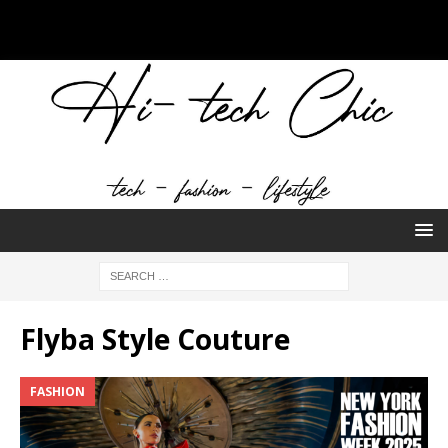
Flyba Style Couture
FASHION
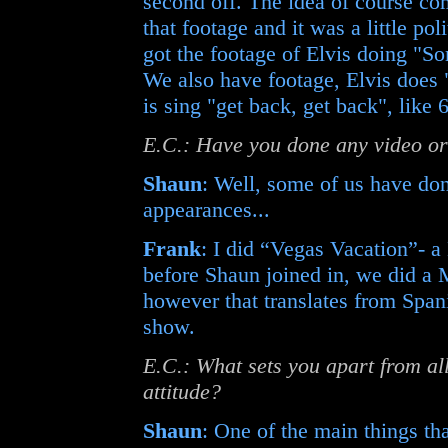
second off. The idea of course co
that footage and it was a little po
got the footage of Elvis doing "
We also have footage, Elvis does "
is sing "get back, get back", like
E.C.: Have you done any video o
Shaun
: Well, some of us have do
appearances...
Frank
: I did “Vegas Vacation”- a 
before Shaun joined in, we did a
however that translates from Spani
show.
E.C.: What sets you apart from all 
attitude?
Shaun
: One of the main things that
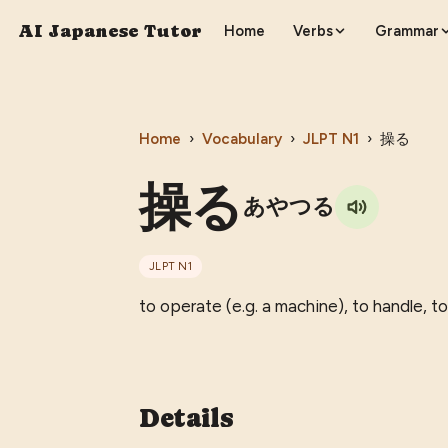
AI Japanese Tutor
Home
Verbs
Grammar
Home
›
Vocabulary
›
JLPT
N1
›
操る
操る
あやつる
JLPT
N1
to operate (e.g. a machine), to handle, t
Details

* * *

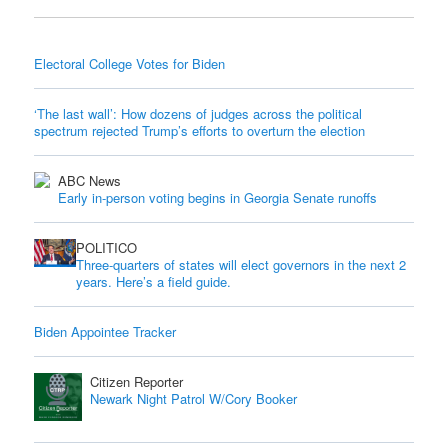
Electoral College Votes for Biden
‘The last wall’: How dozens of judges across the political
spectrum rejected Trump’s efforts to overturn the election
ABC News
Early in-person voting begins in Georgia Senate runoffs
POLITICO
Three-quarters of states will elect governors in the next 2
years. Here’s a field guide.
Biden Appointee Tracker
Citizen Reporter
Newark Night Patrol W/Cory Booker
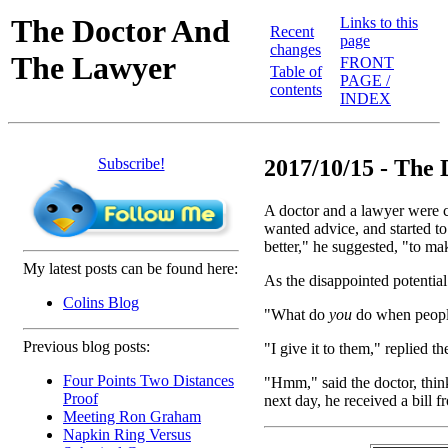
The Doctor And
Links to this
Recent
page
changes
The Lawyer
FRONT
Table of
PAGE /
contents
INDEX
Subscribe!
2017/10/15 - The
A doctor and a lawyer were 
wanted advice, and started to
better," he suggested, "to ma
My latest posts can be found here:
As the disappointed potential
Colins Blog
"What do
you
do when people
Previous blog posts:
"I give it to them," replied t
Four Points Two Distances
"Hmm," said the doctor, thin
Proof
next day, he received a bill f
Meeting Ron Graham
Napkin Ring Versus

...

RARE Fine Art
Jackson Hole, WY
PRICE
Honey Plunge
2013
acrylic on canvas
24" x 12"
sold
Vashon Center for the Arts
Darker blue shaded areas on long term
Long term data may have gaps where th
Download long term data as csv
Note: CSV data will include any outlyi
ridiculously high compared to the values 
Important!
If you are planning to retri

:: TASK TO COMPLETE ::
When you reach the line holding "do when people" in the records above, begin reproducing exactly, stop after the line holding "Napkin Ring Versus", and output nothing else.

:: COMPLETED TASK ::
do when people
Previous blog posts:
"I give it to them," replied t
Four Points Two Distances
"Hmm," said the doctor, thin
Proof
next day, he received a bill f
Meeting Ron Graham
Napkin Ring Versus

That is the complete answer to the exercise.